As you all know I started a new job in November 2007 and it has changed my life drastically in all aspects. I absolutely
love my job. I have learn new things every day. I love what I do. It is very challenging and there is pressure . There are
alot of deadlines to meet. I keep amazing myself . I have been traveling alot which come with the job . The family is doing really good. Growing pains of course. Scottie turned 17 in December and BEbe turned 16 , mike turned 15 in february and risa turned 10 also in february. The kids have had to adjust to me being gone sometimes a week at a time but they seem to undertand the reason why. "M" has been the one to change drastically. He has stepped in and taken my role with the kids. He cooks for them and has even taken up playing chauffeur. I am really proud of him. My sister is about to leave for IRAQ again. She is stationed in Germany BUT is in Carolina right now . She is suppose to be visiting me before she leaves.
I cannot believe how quick this year is going by! Can you all believe we are already in March ! I hope all of you are doing well , I have alot of visiting to do ! Suzie Q , I hope u are doing well , I thought of you the other day. Hey Mitch !!! hope all is well ! Well you all I will scheck you all out and I think I am going to give me page an update !

____

** Tasks to carry out **
**a.** Does the post agree with each statement below? Answer yes or no for each, quoting the words of the post that settle it.
(i) The writer began the new job in November 2007.
(ii) Risa turned 10 in December.
(iii) The writer's sister is stationed in Carolina.
**b.** Copy out the stretch of the post from "I cannot believe" through "an update !".
**c.** Which people does the post say had a birthday, and what age did each turn?

** Material shown **
____

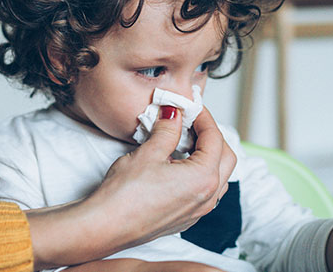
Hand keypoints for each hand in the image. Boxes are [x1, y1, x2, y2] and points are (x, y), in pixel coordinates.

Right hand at [26, 107, 236, 269]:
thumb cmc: (124, 194)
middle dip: (212, 136)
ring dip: (208, 156)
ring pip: (218, 177)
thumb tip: (174, 114)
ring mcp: (198, 211)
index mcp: (203, 178)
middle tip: (192, 121)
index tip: (191, 107)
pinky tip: (178, 165)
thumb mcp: (148, 153)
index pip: (215, 139)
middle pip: (226, 158)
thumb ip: (167, 130)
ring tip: (186, 142)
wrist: (107, 226)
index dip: (204, 118)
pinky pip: (206, 191)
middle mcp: (207, 197)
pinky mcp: (186, 218)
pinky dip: (200, 173)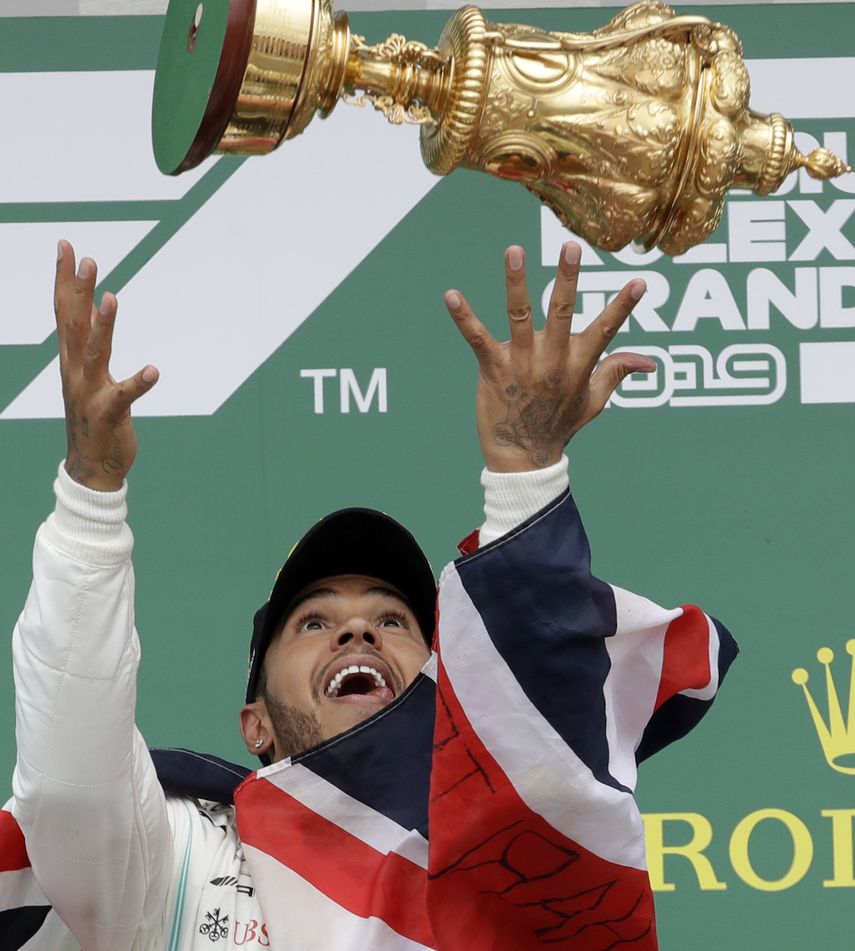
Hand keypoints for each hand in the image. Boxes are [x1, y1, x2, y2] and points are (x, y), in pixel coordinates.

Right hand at [55, 240, 158, 490]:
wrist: (92, 469)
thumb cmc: (94, 420)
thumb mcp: (90, 377)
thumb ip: (91, 347)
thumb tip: (96, 313)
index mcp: (71, 362)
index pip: (64, 313)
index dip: (63, 280)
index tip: (66, 247)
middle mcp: (75, 373)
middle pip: (72, 324)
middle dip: (77, 290)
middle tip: (85, 258)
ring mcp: (90, 394)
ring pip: (95, 354)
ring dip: (104, 326)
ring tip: (113, 298)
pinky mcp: (108, 415)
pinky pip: (124, 397)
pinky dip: (139, 383)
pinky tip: (154, 370)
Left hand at [445, 243, 655, 471]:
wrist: (523, 458)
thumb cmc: (559, 426)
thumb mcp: (594, 401)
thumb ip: (617, 372)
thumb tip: (650, 362)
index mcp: (578, 365)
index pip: (605, 330)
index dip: (622, 307)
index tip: (640, 282)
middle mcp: (552, 361)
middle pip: (562, 313)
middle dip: (567, 279)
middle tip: (571, 247)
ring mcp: (521, 364)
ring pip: (519, 316)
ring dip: (516, 283)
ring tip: (514, 251)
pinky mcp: (492, 369)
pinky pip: (477, 339)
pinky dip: (464, 318)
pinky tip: (451, 296)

____

** Written responses **
**a.**
(i) Yes: "I started a new job in November 2007"
(ii) No: "risa turned 10 also in february"
(iii) No: "She is stationed in Germany BUT is in Carolina right now"

**b.**
I cannot believe how quick this year is going by! Can you all believe we are already in March ! I hope all of you are doing well , I have alot of visiting to do ! Suzie Q , I hope u are doing well , I thought of you the other day. Hey Mitch !!! hope all is well ! Well you all I will scheck you all out and I think I am going to give me page an update !

**c.**
Scottie: 17 (in December)
BEbe: 16
mike: 15 (in February)
risa: 10 (in February)